*Work request:*
From the entries below, return exactly the lines beginning at the one that contains "48: (401, 221, 3.93)" and ending at the one that contains "70: (429, 275, 3.53)", both of them included, and only those lines.

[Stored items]

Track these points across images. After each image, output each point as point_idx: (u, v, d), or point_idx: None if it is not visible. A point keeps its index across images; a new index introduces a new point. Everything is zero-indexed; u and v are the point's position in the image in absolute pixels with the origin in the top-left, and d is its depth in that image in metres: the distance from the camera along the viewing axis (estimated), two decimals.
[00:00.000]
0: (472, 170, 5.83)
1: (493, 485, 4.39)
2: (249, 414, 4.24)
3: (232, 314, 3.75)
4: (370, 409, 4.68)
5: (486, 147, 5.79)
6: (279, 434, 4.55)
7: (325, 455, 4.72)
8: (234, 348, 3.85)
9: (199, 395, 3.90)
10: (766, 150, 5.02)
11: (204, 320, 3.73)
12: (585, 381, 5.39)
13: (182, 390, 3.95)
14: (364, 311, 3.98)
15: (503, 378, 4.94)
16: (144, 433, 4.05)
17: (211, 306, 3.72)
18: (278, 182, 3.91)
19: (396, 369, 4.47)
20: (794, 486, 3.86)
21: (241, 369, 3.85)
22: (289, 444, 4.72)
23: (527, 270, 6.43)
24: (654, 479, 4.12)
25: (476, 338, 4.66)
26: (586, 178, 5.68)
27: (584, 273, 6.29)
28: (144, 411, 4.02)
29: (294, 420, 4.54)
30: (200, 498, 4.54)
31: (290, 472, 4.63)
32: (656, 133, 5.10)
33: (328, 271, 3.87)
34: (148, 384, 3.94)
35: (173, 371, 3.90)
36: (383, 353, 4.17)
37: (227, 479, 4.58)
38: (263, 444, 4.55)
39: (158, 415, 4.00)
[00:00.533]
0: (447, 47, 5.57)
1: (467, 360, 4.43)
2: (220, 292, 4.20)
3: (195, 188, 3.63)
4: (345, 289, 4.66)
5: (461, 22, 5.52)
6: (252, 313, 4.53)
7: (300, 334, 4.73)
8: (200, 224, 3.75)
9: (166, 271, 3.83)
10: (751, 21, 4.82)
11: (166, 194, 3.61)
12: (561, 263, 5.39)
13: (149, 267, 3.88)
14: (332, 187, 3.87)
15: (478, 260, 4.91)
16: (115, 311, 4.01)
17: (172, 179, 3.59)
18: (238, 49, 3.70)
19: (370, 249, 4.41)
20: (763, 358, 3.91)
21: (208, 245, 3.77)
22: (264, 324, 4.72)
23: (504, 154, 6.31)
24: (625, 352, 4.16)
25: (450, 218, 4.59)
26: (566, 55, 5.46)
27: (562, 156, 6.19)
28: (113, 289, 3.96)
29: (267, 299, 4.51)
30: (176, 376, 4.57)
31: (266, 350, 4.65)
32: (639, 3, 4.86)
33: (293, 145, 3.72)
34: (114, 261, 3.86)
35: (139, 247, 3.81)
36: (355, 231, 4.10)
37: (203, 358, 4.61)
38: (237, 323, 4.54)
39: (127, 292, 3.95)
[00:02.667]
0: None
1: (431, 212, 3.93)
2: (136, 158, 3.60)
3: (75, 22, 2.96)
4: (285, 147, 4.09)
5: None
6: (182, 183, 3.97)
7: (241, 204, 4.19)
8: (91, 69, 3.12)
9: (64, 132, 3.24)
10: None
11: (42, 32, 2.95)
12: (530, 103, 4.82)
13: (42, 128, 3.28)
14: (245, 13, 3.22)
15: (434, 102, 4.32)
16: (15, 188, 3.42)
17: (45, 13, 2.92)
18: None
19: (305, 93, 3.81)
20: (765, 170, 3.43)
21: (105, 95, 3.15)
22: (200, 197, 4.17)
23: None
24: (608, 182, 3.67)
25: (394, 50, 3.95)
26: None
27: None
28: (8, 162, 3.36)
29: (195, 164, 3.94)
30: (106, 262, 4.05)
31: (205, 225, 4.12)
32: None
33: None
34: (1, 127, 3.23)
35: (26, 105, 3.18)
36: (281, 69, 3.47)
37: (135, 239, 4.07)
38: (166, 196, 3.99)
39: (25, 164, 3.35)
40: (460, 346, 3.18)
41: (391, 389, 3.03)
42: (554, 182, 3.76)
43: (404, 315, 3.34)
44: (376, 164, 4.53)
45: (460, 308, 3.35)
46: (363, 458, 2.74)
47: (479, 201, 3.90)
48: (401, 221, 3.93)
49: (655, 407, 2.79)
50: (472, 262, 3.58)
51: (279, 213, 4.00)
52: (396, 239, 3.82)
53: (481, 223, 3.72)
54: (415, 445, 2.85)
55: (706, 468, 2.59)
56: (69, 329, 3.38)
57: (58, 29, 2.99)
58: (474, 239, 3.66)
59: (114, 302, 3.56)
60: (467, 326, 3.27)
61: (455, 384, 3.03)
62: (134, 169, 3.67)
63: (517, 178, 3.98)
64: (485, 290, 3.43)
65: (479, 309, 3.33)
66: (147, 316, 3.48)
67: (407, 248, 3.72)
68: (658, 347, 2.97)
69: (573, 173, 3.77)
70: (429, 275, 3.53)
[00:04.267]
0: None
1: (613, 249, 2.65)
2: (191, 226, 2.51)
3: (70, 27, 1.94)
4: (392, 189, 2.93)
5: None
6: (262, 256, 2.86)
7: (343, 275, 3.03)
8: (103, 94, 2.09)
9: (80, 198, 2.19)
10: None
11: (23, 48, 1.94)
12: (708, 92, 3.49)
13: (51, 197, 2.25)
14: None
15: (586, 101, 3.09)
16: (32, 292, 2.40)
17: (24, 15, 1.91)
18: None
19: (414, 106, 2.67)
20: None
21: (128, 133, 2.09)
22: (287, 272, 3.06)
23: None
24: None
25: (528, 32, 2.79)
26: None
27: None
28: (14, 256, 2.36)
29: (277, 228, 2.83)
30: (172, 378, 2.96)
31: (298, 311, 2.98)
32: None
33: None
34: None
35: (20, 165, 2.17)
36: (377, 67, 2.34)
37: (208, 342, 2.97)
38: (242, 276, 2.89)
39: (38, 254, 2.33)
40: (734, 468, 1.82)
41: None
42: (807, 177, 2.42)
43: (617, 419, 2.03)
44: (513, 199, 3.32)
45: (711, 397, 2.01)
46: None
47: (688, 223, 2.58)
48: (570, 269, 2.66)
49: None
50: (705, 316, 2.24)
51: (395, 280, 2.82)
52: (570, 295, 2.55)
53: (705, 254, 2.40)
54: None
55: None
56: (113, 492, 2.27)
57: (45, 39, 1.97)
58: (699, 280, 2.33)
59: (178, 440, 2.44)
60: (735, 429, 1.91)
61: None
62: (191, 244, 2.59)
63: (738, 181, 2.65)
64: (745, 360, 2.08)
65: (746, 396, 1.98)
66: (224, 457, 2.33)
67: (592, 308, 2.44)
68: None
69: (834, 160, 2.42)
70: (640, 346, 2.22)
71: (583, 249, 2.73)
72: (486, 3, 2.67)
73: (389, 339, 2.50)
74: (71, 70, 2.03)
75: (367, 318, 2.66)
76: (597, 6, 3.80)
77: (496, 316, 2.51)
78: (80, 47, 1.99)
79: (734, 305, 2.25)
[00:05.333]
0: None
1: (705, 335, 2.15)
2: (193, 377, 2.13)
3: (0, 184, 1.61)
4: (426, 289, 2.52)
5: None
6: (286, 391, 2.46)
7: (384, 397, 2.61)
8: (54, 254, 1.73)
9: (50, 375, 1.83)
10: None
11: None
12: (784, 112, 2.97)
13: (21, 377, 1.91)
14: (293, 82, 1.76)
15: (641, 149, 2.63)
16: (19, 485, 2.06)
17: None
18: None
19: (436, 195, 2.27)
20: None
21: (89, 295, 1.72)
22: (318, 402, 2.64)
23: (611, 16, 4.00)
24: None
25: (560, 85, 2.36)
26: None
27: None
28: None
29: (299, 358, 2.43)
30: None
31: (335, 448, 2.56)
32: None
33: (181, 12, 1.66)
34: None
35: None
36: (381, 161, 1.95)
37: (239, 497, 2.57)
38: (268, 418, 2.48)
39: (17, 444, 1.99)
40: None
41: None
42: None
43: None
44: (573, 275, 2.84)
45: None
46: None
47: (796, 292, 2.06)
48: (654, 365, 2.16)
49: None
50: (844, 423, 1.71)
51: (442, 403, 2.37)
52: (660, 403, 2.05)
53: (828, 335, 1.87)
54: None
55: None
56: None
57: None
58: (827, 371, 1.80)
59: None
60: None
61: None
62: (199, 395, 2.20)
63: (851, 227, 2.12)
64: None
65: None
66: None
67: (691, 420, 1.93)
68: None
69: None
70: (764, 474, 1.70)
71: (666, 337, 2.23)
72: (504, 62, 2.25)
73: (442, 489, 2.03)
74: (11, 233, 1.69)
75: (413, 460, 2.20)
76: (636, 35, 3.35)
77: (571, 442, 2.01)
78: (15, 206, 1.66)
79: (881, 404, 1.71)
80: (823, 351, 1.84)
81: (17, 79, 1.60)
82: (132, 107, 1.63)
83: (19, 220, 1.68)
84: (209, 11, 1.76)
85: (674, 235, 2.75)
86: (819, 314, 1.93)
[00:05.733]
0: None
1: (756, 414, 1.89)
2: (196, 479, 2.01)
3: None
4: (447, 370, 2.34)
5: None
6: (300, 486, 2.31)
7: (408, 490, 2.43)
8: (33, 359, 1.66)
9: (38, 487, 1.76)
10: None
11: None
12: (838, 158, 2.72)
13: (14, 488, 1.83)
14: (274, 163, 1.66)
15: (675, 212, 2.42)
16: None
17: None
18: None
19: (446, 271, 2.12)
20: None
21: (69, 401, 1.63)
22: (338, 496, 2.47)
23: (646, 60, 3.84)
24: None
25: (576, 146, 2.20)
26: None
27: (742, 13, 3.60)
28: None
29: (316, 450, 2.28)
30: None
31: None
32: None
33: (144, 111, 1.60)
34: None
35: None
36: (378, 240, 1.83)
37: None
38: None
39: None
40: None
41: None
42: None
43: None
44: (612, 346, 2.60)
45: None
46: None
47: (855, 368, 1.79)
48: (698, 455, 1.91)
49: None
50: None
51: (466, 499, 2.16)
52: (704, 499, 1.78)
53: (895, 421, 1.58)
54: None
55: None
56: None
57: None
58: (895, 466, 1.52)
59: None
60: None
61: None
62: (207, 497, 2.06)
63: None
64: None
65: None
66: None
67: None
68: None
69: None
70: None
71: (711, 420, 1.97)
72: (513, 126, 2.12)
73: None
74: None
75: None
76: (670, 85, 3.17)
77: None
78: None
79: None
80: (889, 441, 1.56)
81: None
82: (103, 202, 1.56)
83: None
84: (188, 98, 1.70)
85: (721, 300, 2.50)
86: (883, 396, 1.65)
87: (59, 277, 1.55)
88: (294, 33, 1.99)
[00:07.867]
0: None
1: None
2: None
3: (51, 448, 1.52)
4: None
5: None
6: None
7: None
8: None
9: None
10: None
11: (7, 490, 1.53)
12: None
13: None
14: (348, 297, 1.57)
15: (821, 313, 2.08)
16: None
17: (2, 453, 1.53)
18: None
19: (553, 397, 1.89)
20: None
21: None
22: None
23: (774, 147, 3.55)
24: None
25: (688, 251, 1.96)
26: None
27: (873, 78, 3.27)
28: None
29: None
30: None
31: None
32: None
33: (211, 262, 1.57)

*Answer box:*
48: (401, 221, 3.93)
49: (655, 407, 2.79)
50: (472, 262, 3.58)
51: (279, 213, 4.00)
52: (396, 239, 3.82)
53: (481, 223, 3.72)
54: (415, 445, 2.85)
55: (706, 468, 2.59)
56: (69, 329, 3.38)
57: (58, 29, 2.99)
58: (474, 239, 3.66)
59: (114, 302, 3.56)
60: (467, 326, 3.27)
61: (455, 384, 3.03)
62: (134, 169, 3.67)
63: (517, 178, 3.98)
64: (485, 290, 3.43)
65: (479, 309, 3.33)
66: (147, 316, 3.48)
67: (407, 248, 3.72)
68: (658, 347, 2.97)
69: (573, 173, 3.77)
70: (429, 275, 3.53)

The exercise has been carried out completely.